Try it: An exact copy of every entry is needed here; the images stay out.

Collection entries:
───

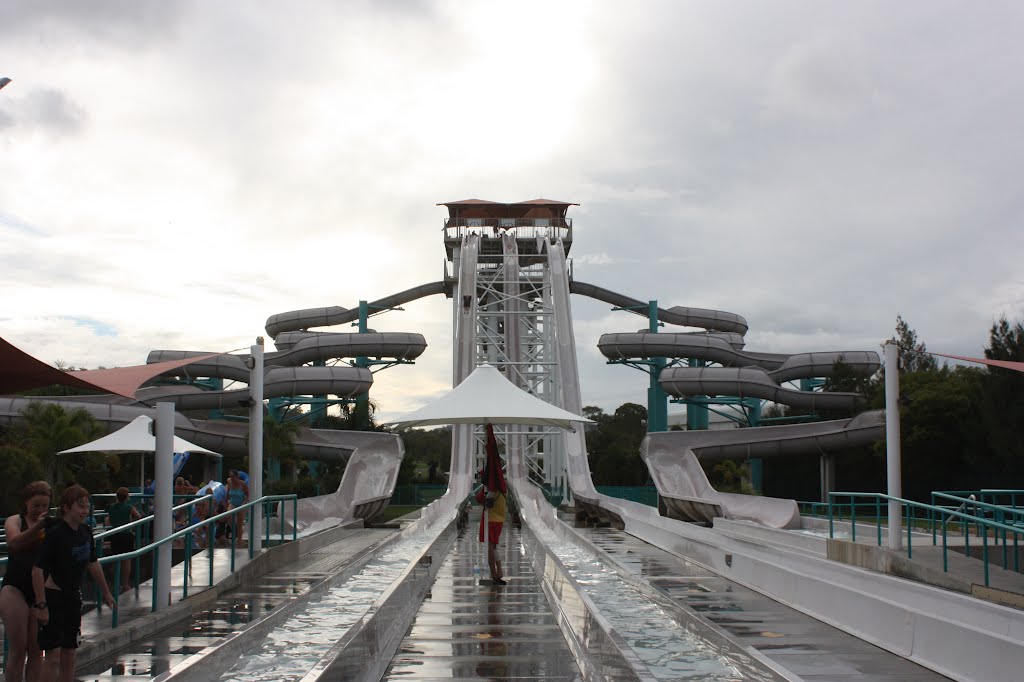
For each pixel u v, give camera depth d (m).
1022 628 11.38
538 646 10.58
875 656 10.72
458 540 27.97
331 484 61.06
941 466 53.81
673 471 46.97
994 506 17.78
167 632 12.23
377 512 38.44
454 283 77.19
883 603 11.31
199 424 53.31
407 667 9.54
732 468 61.25
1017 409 45.72
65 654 8.52
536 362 61.72
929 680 9.60
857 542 21.05
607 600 13.68
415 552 20.80
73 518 8.64
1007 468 49.66
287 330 92.69
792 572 14.23
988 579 15.76
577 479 46.72
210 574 15.16
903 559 18.19
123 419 47.97
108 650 10.79
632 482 78.94
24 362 13.77
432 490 62.69
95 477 40.56
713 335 79.25
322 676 7.34
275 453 56.50
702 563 19.69
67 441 39.53
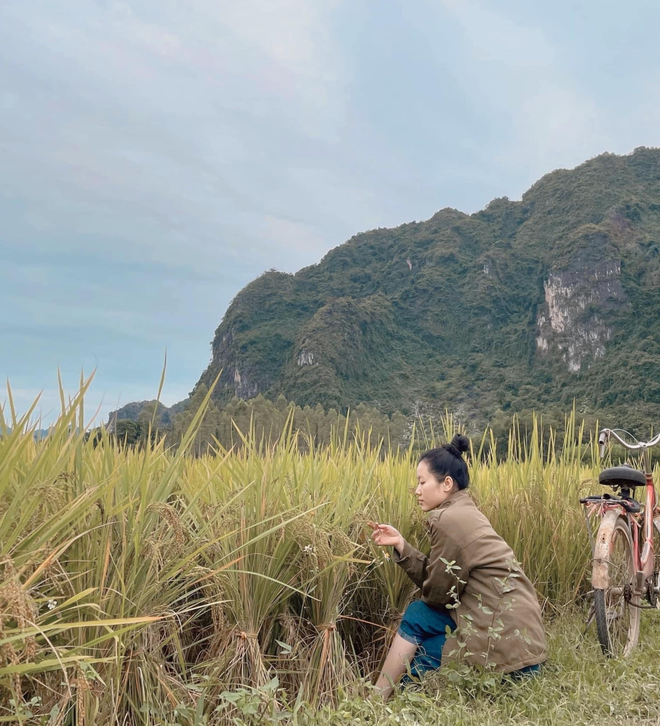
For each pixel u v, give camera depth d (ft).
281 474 9.35
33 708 6.17
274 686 7.28
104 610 6.48
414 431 14.35
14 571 4.89
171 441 8.64
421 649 9.71
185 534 7.87
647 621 13.32
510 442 16.40
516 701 8.49
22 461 6.63
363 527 10.43
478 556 9.45
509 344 613.52
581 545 14.23
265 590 8.43
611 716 8.04
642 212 647.97
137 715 6.89
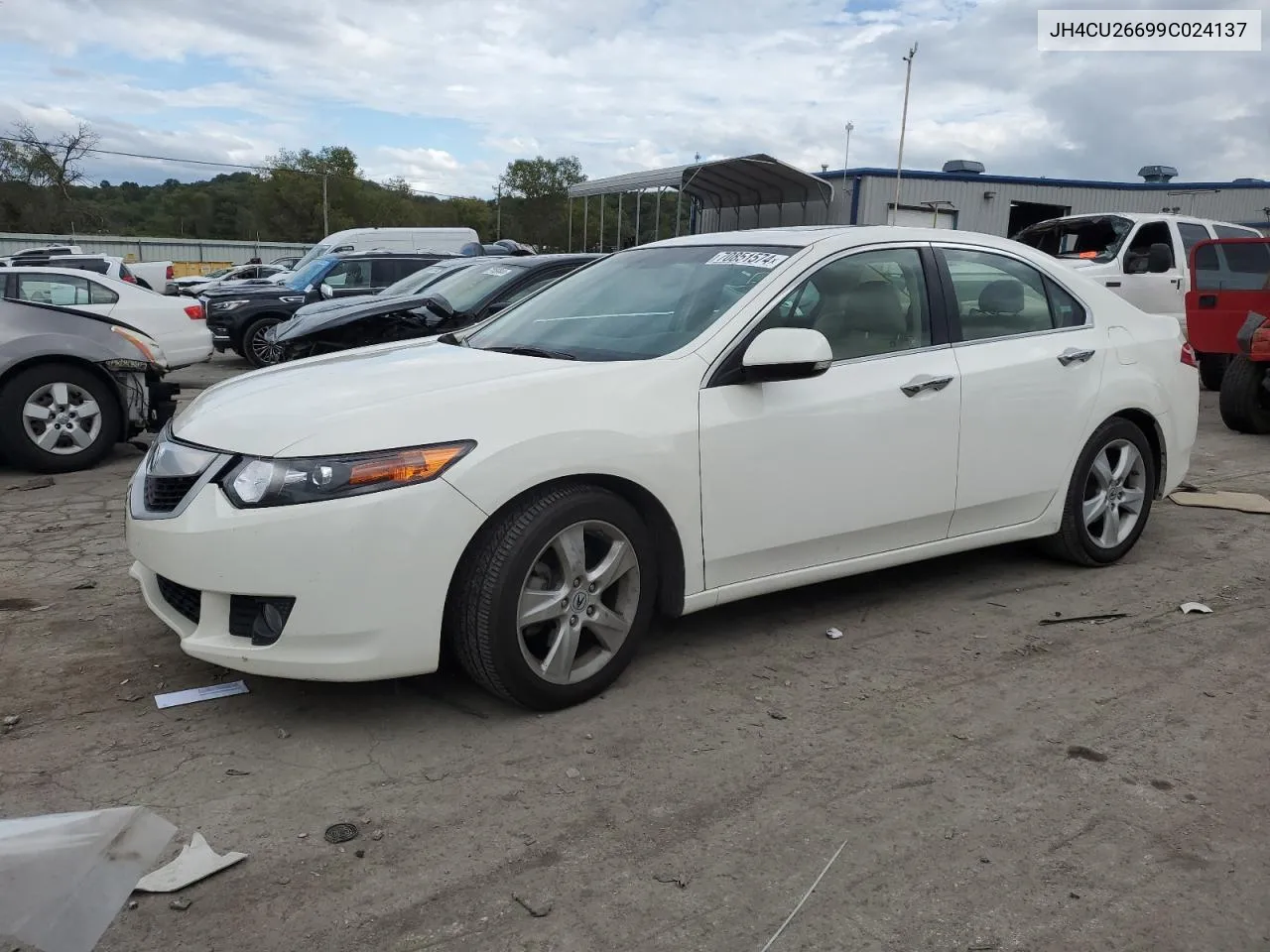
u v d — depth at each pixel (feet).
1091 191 90.48
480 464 10.11
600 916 7.74
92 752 10.14
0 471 23.86
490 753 10.21
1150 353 16.20
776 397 12.12
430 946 7.40
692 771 9.91
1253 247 31.35
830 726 10.86
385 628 9.95
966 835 8.84
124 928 7.52
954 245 14.39
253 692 11.52
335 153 317.01
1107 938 7.54
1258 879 8.27
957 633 13.52
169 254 192.24
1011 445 14.30
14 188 249.55
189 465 10.51
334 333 27.73
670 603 11.90
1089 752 10.34
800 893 8.03
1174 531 18.48
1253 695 11.69
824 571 12.95
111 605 14.34
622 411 11.07
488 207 343.87
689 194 89.51
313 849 8.55
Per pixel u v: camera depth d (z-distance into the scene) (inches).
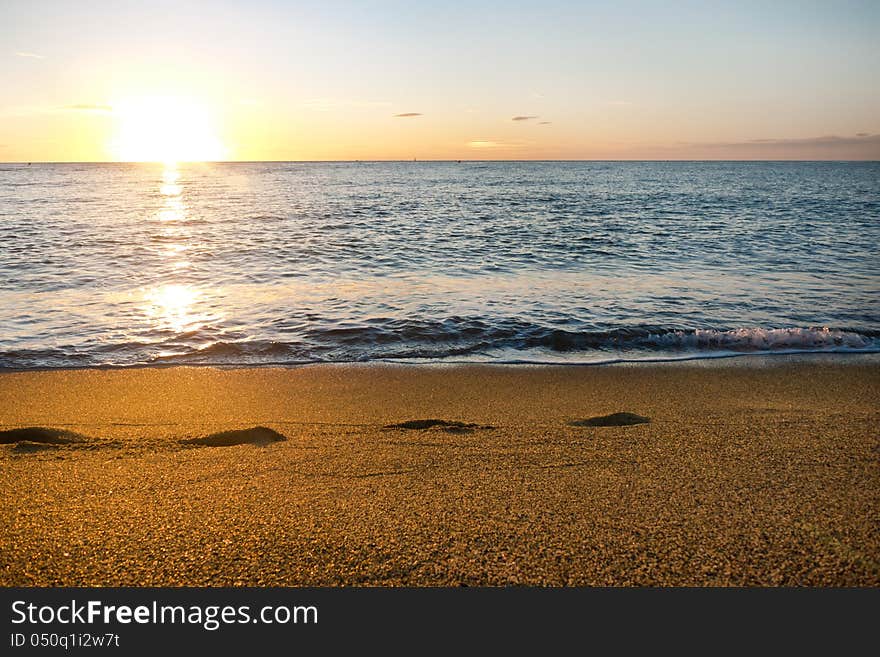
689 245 699.4
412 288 468.1
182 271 534.3
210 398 245.1
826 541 105.9
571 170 4667.8
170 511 122.7
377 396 247.4
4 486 136.6
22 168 5674.2
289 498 129.5
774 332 338.6
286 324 364.2
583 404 235.1
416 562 103.1
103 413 224.2
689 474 140.6
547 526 114.4
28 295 436.5
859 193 1721.2
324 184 2378.2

───

Answer area:
For each pixel u v, give camera depth d (m).
1022 628 11.38
538 646 10.58
875 656 10.72
458 540 27.97
331 484 61.06
941 466 53.81
673 471 46.97
994 506 17.78
167 632 12.23
377 512 38.44
454 283 77.19
883 603 11.31
199 424 53.31
407 667 9.54
732 468 61.25
1017 409 45.72
65 654 8.52
536 362 61.72
929 680 9.60
857 542 21.05
607 600 13.68
415 552 20.80
73 518 8.64
1007 468 49.66
287 330 92.69
792 572 14.23
988 579 15.76
577 479 46.72
210 574 15.16
903 559 18.19
123 419 47.97
108 650 10.79
632 482 78.94
24 362 13.77
432 490 62.69
95 477 40.56
713 335 79.25
322 676 7.34
275 453 56.50
702 563 19.69
67 441 39.53
For each pixel u v, give camera depth d (ft).
281 474 9.35
33 708 6.17
274 686 7.28
104 610 6.48
414 431 14.35
14 571 4.89
171 441 8.64
421 649 9.71
185 534 7.87
647 621 13.32
510 442 16.40
516 701 8.49
22 461 6.63
363 527 10.43
478 556 9.45
509 344 613.52
581 545 14.23
265 590 8.43
611 716 8.04
642 212 647.97
137 715 6.89
u v d — depth at each pixel (feet).
1091 191 90.48
480 464 10.11
600 916 7.74
92 752 10.14
0 471 23.86
490 753 10.21
1150 353 16.20
776 397 12.12
430 946 7.40
692 771 9.91
1253 247 31.35
830 726 10.86
385 628 9.95
966 835 8.84
124 928 7.52
954 245 14.39
253 692 11.52
335 153 317.01
1107 938 7.54
1258 879 8.27
957 633 13.52
169 254 192.24
1011 445 14.30
14 188 249.55
189 465 10.51
334 333 27.73
670 603 11.90
1089 752 10.34
800 893 8.03
1174 531 18.48
1253 695 11.69
824 571 12.95
111 605 14.34
622 411 11.07
488 207 343.87
689 194 89.51
313 849 8.55
Per pixel u v: camera depth d (z-distance into the scene) (inches).
689 245 699.4
412 288 468.1
182 271 534.3
210 398 245.1
826 541 105.9
571 170 4667.8
170 511 122.7
377 396 247.4
4 486 136.6
22 168 5674.2
289 498 129.5
774 332 338.6
286 324 364.2
583 404 235.1
416 562 103.1
103 413 224.2
689 474 140.6
547 526 114.4
28 295 436.5
859 193 1721.2
324 184 2378.2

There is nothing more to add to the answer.